I like how you have started this out! I can imagine someone escalating immediately to the supervisor contact and write-up, so that feels plausible to me.

However, I wonder if the consequences after the Good decision actually go too far. It feels like you packed a lot in here, and this could actually be broken up into multiple decisions (even if the OK and bad paths don’t continue).

For example, this describes a lot: “Tina Marie calls the two employees to explain corporate policy personally, allowing them to ask questions, while emphasizing in a cooperative manner how relevant continued training is to their success as new hires.”

Instead of telling learners what happens, could you show them? Could you have them make choices about how to handle questions and explain the policy?”

I also think this might be an opportunity for a branch and bottleneck, where you could split the calls with Esther and Frank so they are handled separately.

That would look like:
[[Reach out and call the indivduals to personally explain corporate policy.]]

Then, instead of jumping right in, give a choice.
[[Call Esther first.]]
[[Call Frank first.]]

Next, you could have some branching for the call. Maybe Frank doesn’t have a lot of resistance and just needs to schedule a better time, but Esther is really resentful of the whole thing and has a lot of questions. You can show that dialog and have a few more decisions.

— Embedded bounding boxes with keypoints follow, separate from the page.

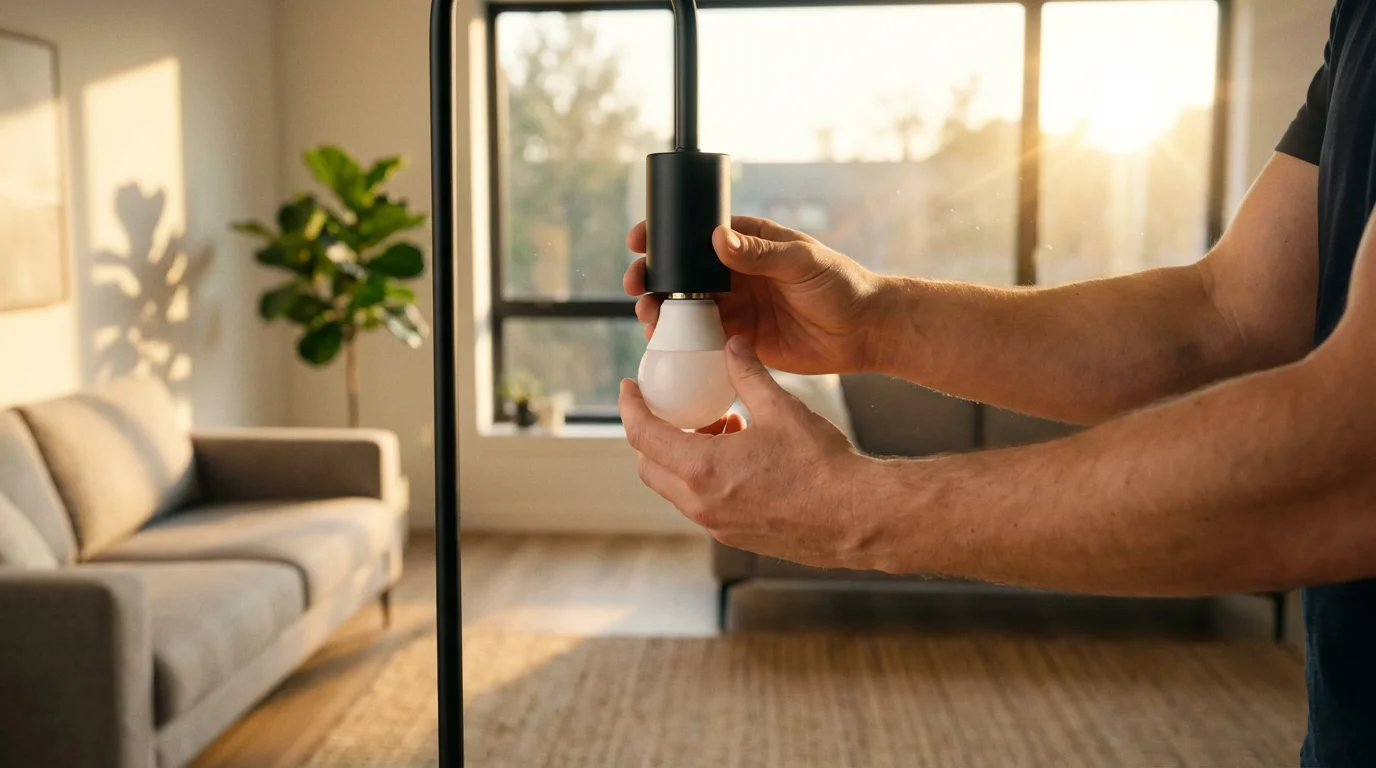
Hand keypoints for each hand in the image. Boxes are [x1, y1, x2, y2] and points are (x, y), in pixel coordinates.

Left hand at [620, 335, 880, 569]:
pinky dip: (706, 478)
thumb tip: (733, 345)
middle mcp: (702, 503)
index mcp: (704, 469)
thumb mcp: (782, 409)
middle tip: (676, 409)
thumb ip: (749, 374)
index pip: (643, 436)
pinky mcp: (737, 536)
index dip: (630, 409)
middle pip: (651, 467)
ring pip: (677, 489)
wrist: (858, 517)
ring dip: (685, 457)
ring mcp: (718, 525)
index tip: (629, 390)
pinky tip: (741, 457)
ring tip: (722, 428)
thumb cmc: (822, 467)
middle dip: (655, 435)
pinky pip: (704, 504)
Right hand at [624, 216, 889, 375]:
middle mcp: (735, 273)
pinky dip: (681, 343)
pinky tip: (666, 346)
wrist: (864, 332)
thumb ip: (760, 253)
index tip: (639, 242)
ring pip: (686, 308)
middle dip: (654, 278)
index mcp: (748, 243)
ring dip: (662, 312)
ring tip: (648, 319)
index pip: (697, 235)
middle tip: (636, 286)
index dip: (665, 238)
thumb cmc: (841, 285)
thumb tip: (719, 239)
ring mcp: (736, 306)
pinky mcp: (740, 340)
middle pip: (683, 273)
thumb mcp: (801, 262)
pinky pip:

Does that make sense? If not, let me know (I will see comments here) and I can mock something up in Twine for you.

Why enroll?

So, why enroll in Build Your Branching Scenario? If you’re looking for ways to create more engaging and interactive elearning, branching scenarios could be one solution. This course breaks down the complex process of creating branching scenarios into manageable tasks. Over the course of 9 weeks, you’ll create a complete branching scenario from scratch. I’ll provide you with personalized feedback and guidance along the way. By the end of the course, if you complete every activity, you’ll have a solid branching scenario for your learners or your portfolio.